== Exercise description ==
What lines below include the string "National"? Pick them out and copy them.

== The input ==
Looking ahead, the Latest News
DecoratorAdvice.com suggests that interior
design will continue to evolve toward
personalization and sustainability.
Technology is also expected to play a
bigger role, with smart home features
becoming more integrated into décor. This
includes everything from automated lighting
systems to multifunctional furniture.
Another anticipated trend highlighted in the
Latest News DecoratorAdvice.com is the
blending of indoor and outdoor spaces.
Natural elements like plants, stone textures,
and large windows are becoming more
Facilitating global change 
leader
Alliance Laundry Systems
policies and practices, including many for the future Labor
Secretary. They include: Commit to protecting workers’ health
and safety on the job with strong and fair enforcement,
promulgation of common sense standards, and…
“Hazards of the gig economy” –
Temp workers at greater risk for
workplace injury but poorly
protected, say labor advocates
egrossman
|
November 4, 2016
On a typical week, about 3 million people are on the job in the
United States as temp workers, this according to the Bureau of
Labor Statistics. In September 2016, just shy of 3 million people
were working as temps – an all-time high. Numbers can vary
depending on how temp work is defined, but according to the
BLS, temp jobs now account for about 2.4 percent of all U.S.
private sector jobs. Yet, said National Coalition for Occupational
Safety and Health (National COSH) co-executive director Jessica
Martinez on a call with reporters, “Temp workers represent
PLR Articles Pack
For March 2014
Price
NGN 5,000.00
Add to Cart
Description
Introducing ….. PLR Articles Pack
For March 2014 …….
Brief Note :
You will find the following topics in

== Task output ==
private sector jobs. Yet, said National Coalition for Occupational
Safety and Health (National COSH) co-executive director Jessica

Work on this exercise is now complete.